O novo feminismo ou a boa e velha cooptação nossa de cada dia

Texto de Luka Franca.

Vez ou outra me pego pensando em como uma sociedade capitalista se aproveita de outras formas de opressão. Como explora os flancos para assim poder ganhar mais, lucrar mais, explorar a força de trabalho de cada uma de nós de forma diferente e muito bem apurada e organizada. Sim, organização é seu nome, e é importante compreender que esta organização também pode permitir em alguns momentos que se abra espaço para apontar alguns debates, não aqueles que tocam em pontos nefrálgicos do modelo de organização da exploração e da opressão, mas aqueles que por algum motivo preferem continuar no conforto de debater suas próprias caixinhas e não questionar com profundidade o status quo.

O espaço aberto para se debater questões ligadas ao feminismo não se abre de forma desconexa ao momento histórico que vivemos no país, desconectar essas duas coisas é, no mínimo, ingenuidade e se for proposital é puro oportunismo. Quando o espaço se abre para os debates políticos sejam quais forem se destrava também o espaço para se debater o como se organiza o estado capitalista e como ele se apropria das opressões machistas, LGBTfóbicas, racistas e tantas outras para sobreviver. Como eu sempre digo, o debate da política real é o nosso debate, é o debate das “minorias” sociais.

Capa da revista Elle, edição de agosto.
Capa da revista Elle, edição de agosto.

Por que teimo a voltar neste tema? Ora, essa semana uma amiga postou uma capa de revista da Elle, em que se falava sobre o novo feminismo, do girl power, do sucesso, da liberdade e de Louboutins. Na mesma capa estava uma jovem branca, loira, sexy. O tal novo feminismo é isso? Bem, para mim não existe novo ou velho, existem apropriações de ideias que sempre ressurgem.

O novo feminismo, para mim nada mais passa do que um feminismo liberal, onde o importante é ter mulheres em espaços de poder e pouco importa se elas oprimem e exploram outras mulheres para manter seu staff de glamour. O novo feminismo cheio de purpurina e que ocupa espaços da mídia burguesa com a máxima: cada uma pode ser o que quiser; não bebe mais e nada a mais no velho calvinismo ou do próprio luteranismo, nos quais cada um, se trabalhar e seguir seu destino, terá o sucesso devido.

A questão a qual me detenho é: Por que existe espaço em meios capitalistas, que não criticam realmente o status quo que rege a nossa sociedade para se apropriar de uma parte do programa feminista? Pergunto mais! Por que há eco profundo desta lógica liberal de feminismo tomando conta do imaginário coletivo?

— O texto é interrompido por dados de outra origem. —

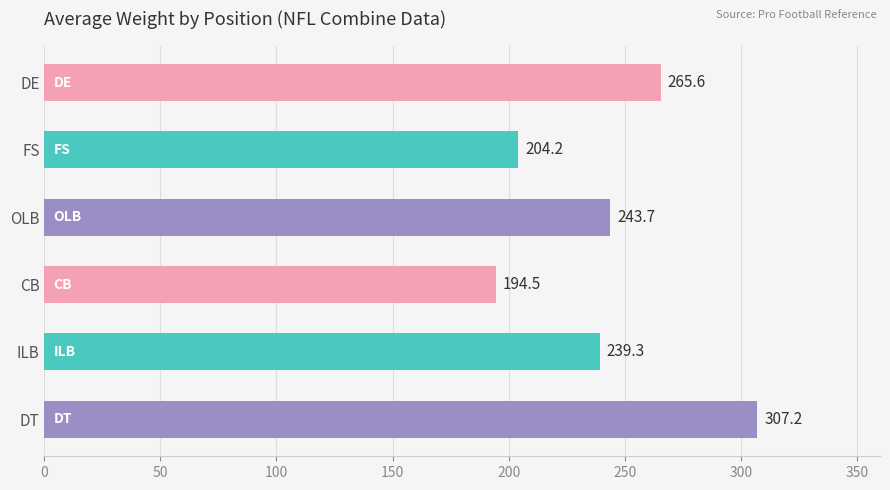

What is the average value?

242.4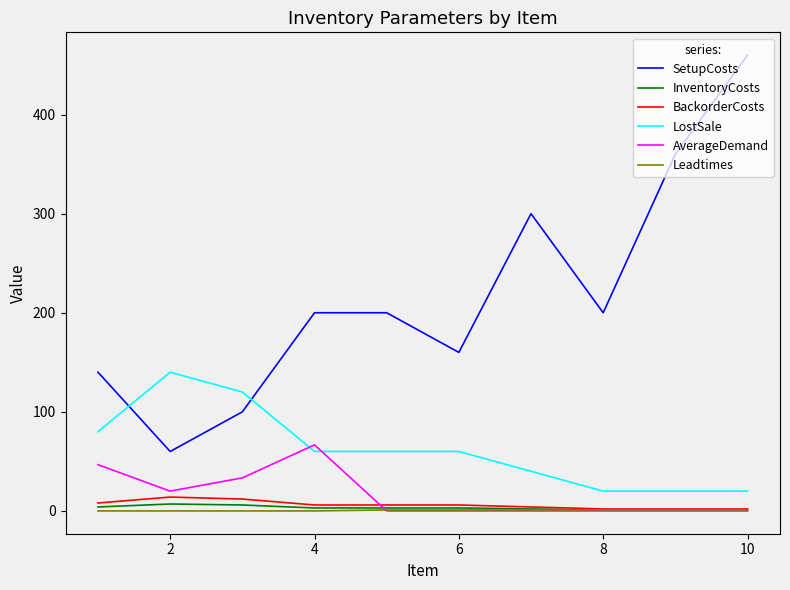

True or false: SetupCosts and AverageDemand cross at least once.

False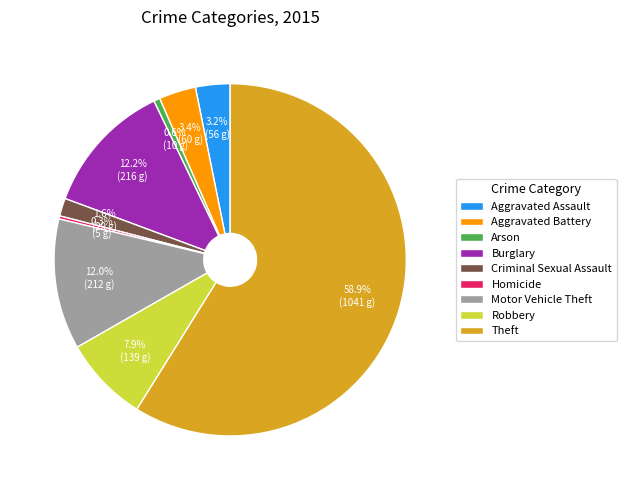

Is it true that Aggravated Assault is 3% of the pie?

True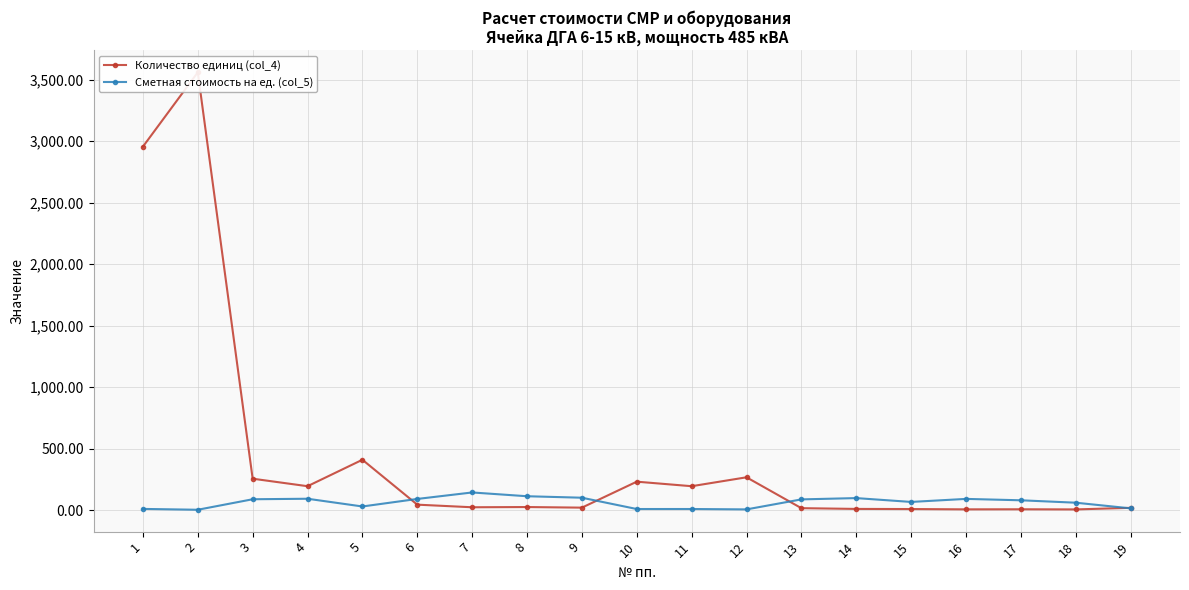

In Количество единиц (col_4), how many points are higher than both neighbors (excluding endpoints)?

6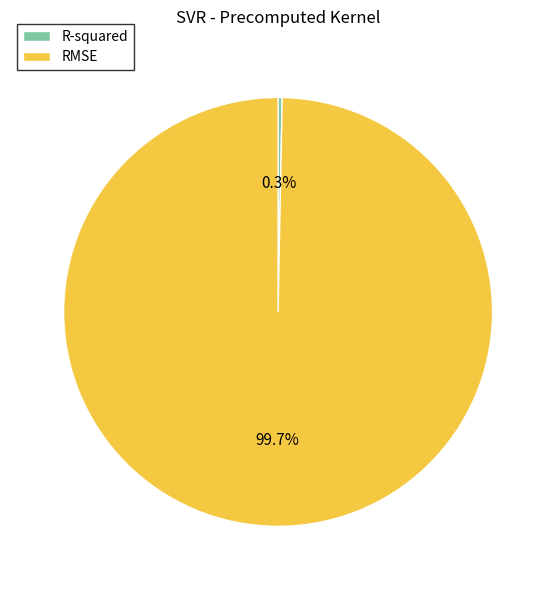

Rank the categories by value from highest to lowest.

RMSE, R-squared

A abertura e a necessidade de se debater as contradições do capital e da sociedade patriarcal e racista estão colocadas, pois o momento que vivemos abre espaço para todos os questionamentos e se não há organização, disputa de posição e afins uma postura mais liberal e racista toma conta dos debates feministas que na sua base política debate a relação concreta de opressão de gênero.

Não há como não debater luta de classes sem debater as mulheres em geral, não há como debater a sociedade de classes sem localizarmos que o exército de reserva de trabalhadores na verdade é um exército de reserva de trabalhadoras negras, lésbicas, trans e que se uma atuação feminista não der conta disso, não se aperceber deste nó que organiza a exploração capitalista e as opressões que estruturam a nossa sociedade estarão apenas apresentando melhorismos que apenas uma parcela ínfima das mulheres irão desfrutar. É isso que queremos? Uma parcela ínfima das mulheres realmente livres e livres por que podem consumir e oprimir outras pessoas?

A reflexão fica, por que estas devem ser preocupações cotidianas dos nossos debates. Como sempre falo, o feminismo deve fazer parte de um projeto de totalidade e não apenas um fim em si mesmo. Aquelas que consideram o feminismo um fim em si mesmo e que um mundo só de mulheres irá melhorar as coisas só tenho a dizer: ajudar a manter o sistema de exploração que aí está e não pensas na liberdade das mulheres que realmente sofrem com o patriarcado, racismo, LGBTfobia e exploração de classes que aí se coloca cotidianamente e não é nada novo.

O novo feminismo que não debate os problemas concretos e ideológicos com os quais nos confrontamos cotidianamente na sociedade não passa de mera apropriação dos setores que oprimem. O novo feminismo branco, cis, descolado e que cabe nas capas de revista, é simplesmente a velha forma de dizer para nós, mulheres negras, lésbicas e trans que a efetivação de direitos nessa sociedade não é para a gente e sim para uma parcela ínfima de mulheres que prefere oprimir a libertar.

E tu? O feminismo que tu reivindicas samba de que lado?